Pudo empezar aquella carta con un, querido amigo, tal vez con un sencillo, apreciado compañero, un hola compadre, o incluso estimado camarada. Pero no lo hizo.
No lo hizo por no aceptar que en la amistad existen rangos y diferencias, y esto le hacía sentirse obligado a colocarlo por encima o por debajo de algún otro congénere y aunque pudo haber hecho lo primero, se negó en rotundo a hacer lo segundo.
Así que comenzó la carta como le dio la gana, que para eso era su carta , y puestos a rizar el rizo empezó dando las gracias, que eso, debería ir al final, pero también era su final, así que escribió como supo, para que el otro comprendiese.
Le dió las gracias por ser quien él creía, y no quien otros decían que era.
Y olvidó por un momento las amistades supuestamente comunes y las propias, olvidó hasta el significado de tan ambigua palabra.
Se centró en las personas y afectos y se dió cuenta de que todos, incluido él, se habían equivocado demasiado.
Qué las relaciones con las personas que le rodeaban se basaban en lo positivo que desprendidamente aportaban a su vida, y que normalmente no tenían demasiado que ver las unas con las otras, cosa que tampoco le quitaba el sueño. Aceptaba gustosamente que otros contribuyeran a que su vida fuera más rica y entendía que debía ser recíproco.
Pensó en sus defectos, sin embargo ¿Quién o qué no los tiene? Son una especie de pago al por mayor, un recargo, un impuesto, pero a fin de cuentas, una inversión.
Cuando se convenció de esto, continuó su carta diciendo:
Imaginemos por un instante que tú, eres aquella maravillosa chupa de cuero marrón, cruzada y con flecos que hace veinte años que me estoy comprando. Cada vez que la veo o la recuerdo le cuento las cremalleras, las púas, me imagino con ella puesta y pienso en lo bien que me queda.
Sin embargo alguien se compró no sé cuando, una igual.
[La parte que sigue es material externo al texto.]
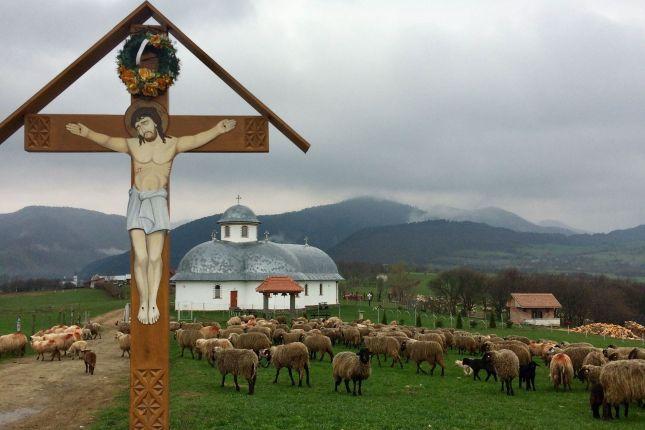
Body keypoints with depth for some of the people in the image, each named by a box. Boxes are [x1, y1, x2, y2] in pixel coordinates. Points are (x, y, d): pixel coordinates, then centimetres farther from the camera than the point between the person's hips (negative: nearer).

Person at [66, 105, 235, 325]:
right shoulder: (132, 145, 9)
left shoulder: (172, 144, 7)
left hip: (158, 200, 0)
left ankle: (153, 301, 1)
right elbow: (107, 140, -1)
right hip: (137, 199, 0)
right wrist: (87, 133, -18)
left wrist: (217, 130, -19)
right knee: (140, 256, -9)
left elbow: (197, 139, -3)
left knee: (155, 256, -7)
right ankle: (143, 302, 2)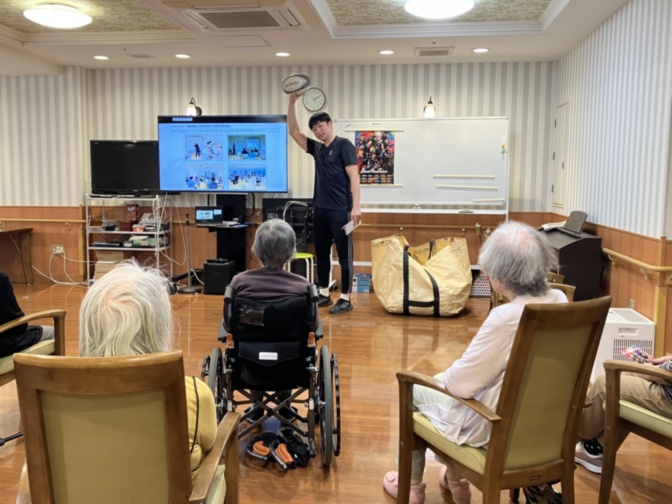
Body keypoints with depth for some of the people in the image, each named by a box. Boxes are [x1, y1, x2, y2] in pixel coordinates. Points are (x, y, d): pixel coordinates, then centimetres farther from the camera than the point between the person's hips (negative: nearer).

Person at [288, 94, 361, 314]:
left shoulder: (344, 145, -4)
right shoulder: (317, 148, 15)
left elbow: (353, 176, -11)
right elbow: (293, 131, 16)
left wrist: (356, 206, -19)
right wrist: (292, 103, 6)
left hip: (340, 210, -7)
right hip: (320, 210, 8)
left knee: (344, 255, -2)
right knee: (321, 254, 12)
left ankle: (345, 299, 3)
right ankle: (324, 295, 21)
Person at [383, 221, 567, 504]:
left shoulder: (505, 317, -31)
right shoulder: (560, 302, -6)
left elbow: (461, 383, -21)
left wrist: (445, 375, 2)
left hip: (497, 427, -7)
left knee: (413, 389, 17)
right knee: (446, 379, 28)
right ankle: (455, 479, 39)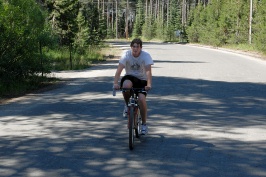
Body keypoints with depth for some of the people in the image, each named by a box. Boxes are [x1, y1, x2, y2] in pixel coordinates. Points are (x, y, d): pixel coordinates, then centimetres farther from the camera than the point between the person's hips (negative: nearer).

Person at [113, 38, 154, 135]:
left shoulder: (146, 55, -17)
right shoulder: (126, 54, -16)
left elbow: (148, 71, -28)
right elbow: (119, 69, -24)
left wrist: (149, 84, -43)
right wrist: (115, 83, -38)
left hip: (142, 80, -1)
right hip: (129, 77, 1)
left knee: (141, 98, -24)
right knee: (126, 85, -36)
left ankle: (144, 124, -5)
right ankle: (127, 105, -5)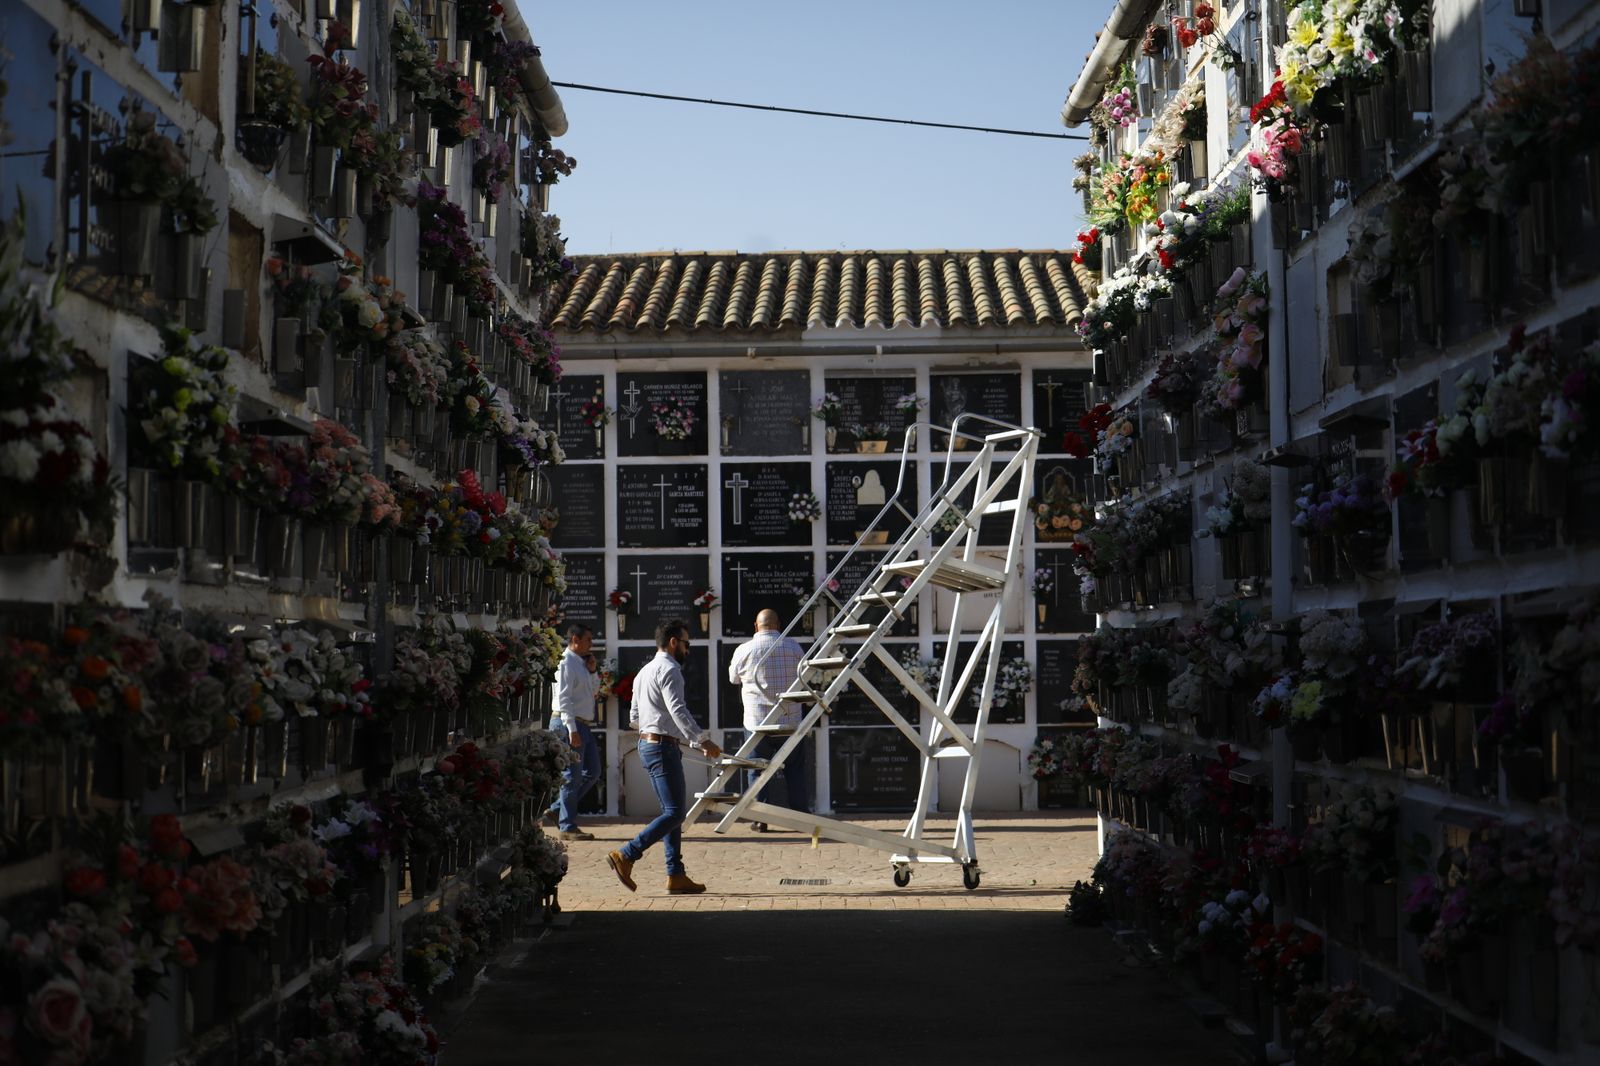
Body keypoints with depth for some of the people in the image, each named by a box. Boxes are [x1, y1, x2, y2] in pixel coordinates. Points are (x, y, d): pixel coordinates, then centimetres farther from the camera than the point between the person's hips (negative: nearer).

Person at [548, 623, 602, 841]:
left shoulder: (582, 663, 16)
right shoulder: (566, 663, -13)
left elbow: (594, 690, 24)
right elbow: (563, 698, -19)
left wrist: (593, 671, 6)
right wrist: (572, 730, -24)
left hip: (584, 725, 10)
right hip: (571, 725, -10)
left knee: (593, 771, 13)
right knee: (572, 776, -6)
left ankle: (558, 810, 20)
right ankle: (568, 827, -1)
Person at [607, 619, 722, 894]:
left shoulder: (644, 672, 20)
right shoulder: (669, 670, -11)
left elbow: (635, 716, 24)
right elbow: (678, 710, -22)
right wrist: (702, 740, -22)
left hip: (647, 744, 11)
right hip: (664, 747, -11)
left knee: (673, 811, 11)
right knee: (675, 812, -11)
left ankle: (676, 875, 8)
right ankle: (625, 856, -17)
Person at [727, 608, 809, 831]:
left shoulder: (744, 650, -6)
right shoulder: (793, 646, -1)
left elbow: (733, 678, 10)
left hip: (757, 722, -1)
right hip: (790, 720, 1)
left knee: (756, 771, 8)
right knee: (796, 770, 12)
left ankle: (760, 819, 6)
Supongo que con la misma ilusión que yo, y después de tenerla en el armario se dio cuenta de que el marrón no le pegaba con los zapatos, que los flecos tenían vida propia los días de aire, que el cruzado le hacía parecer demasiado heavy y, que la cremallera de la manga izquierda, le sobraba.
Así que me aconsejó que me comprara otra cosa.
No me especificó si debía de ser una chaqueta de lana parda, una pelliza hippie, o un modelo exclusivo del corte inglés, simplemente me dijo que no le había gustado el resultado.
Y dudé.
Dudé porque ya no voy a los conciertos.
Como soy un culo inquieto el día que volví a verla en el escaparate pensé: a mí me gusta. Me gustan los flecos rebeldes, y utilizo el bolsillo de la manga izquierda para guardar la tiza del billar. Me importan tres pimientos que me cuadre con los zapatos, ya me pondré unas botas.
A mí me gusta y me la voy a llevar.
¿Sabes? No estoy loco, aunque deduzcas lo contrario, y tampoco la chaqueta es un capricho.
Te lo explico de otro modo.
Baso mis amistades en cimientos; cada amistad es una construcción nueva así que poco importa que la arquitectura sea distinta, me da igual que los edificios no sean iguales, eso no altera la belleza que cada uno contiene por separado, intento al ubicarlos que los edificios grandes no les hagan sombra a las casas más pequeñas y si es necesario planto una hilera de pinos entre dos calles.
En la ciudad de mis amistades yo soy el alcalde, y yo, yo soy quien cierra el agua de las fuentes.
P.D. Sería un placer comprobar que los cimientos siguen intactos.
Rubricó trazando por costumbre un garabato, cerró el sobre y pegó el sello con asco, se dirigió al buzón más cercano y antes de perder de vista la carta por la ranura, dijo en voz alta y con ese tono amenazante que declinaba toda la responsabilidad en ella: espero que mis palabras sean entendidas.
Después, volvió a casa y se sentó en el porche a esperar a que el cartero llegara con el mensaje de aquel viejo amigo, aquel que no aceptaba que en la amistad, existieran rangos y que deseaba que aceptara sus disculpas.